The first Bulldozers - presumably the high-end Interlagos parts - will sample at the end of this year to OEM partners in the server and workstation rackets, says Fruehe, and as the year goes on and AMD gets a better sense of how the 32 nanometer processes are working out at GlobalFoundries, it will provide some more precise launch dates for the Interlagos and Valencia Bulldozers. It seems likely that the pricier Interlagos parts that plug into the G34 sockets will come first, followed by a quarter or so by the Valencia parts that plug into the C32 sockets.
The "Zambezi" variant of the Bulldozer chip, aimed at the enthusiast desktop PC space as El Reg reported back in November 2009, is expected in 2011 as well. The Zambezi part is expected to come with four or eight cores and fit into an AM3 socket.

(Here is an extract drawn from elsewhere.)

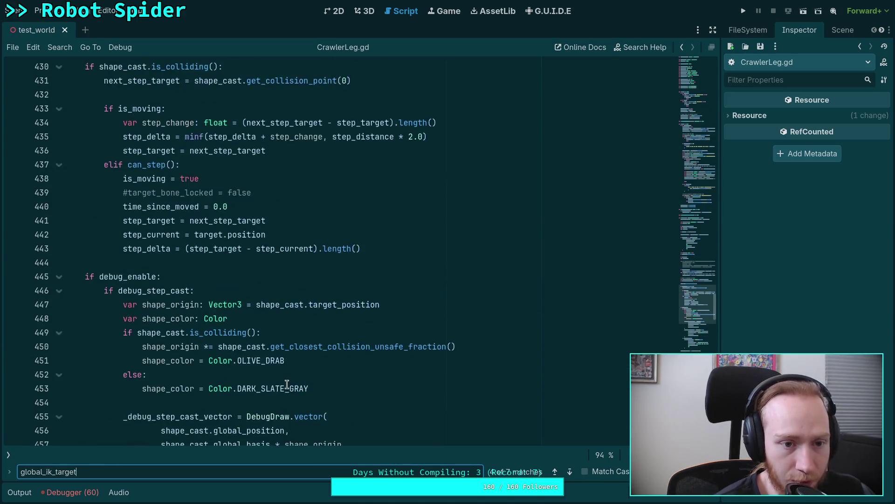
scroll(287, 383, up, 1)
click(283, 276)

With the Bobcat cores for notebooks and netbooks, AMD is taking a K8 core and tweaking the heck out of it. Greg Hoepper, corporate vice president of design engineering who has managed the Bobcat design, says that the Bobcat core (which is a true, isolated core that does not share components) is "quite small" and that you could, in theory, put an "enormous number of these on a single die" if you wanted to. The early Bobcat implementations will put two cores on a die, with core counts going up form there.
While Hoepper is not giving out feeds and speeds on the chips, he did say this: "Bobcat is smaller than a single core Atom chip, and it has higher performance."
The Bobcat may be based heavily on the K8 core, but it doesn't cut any corners and has fully out-of-order execution of its instructions. The core sports a new set of logic for branch prediction. It supports the SSE1-3 SIMD instructions as well as the AMD-V virtualization extensions and the full AMD64 64-bit instruction set.
The Bobcat chip has 32 KB of L1 instruction cache that sits in front of the fetch and decode units. Below that are the integer, floating point, and address schedulers. The integer unit has two pipes, a load unit, and a store unit, and 32 KB of L1 data cache, while the floating point unit sits off to the side. Both the integer and floating point units share an on-chip L2 cache.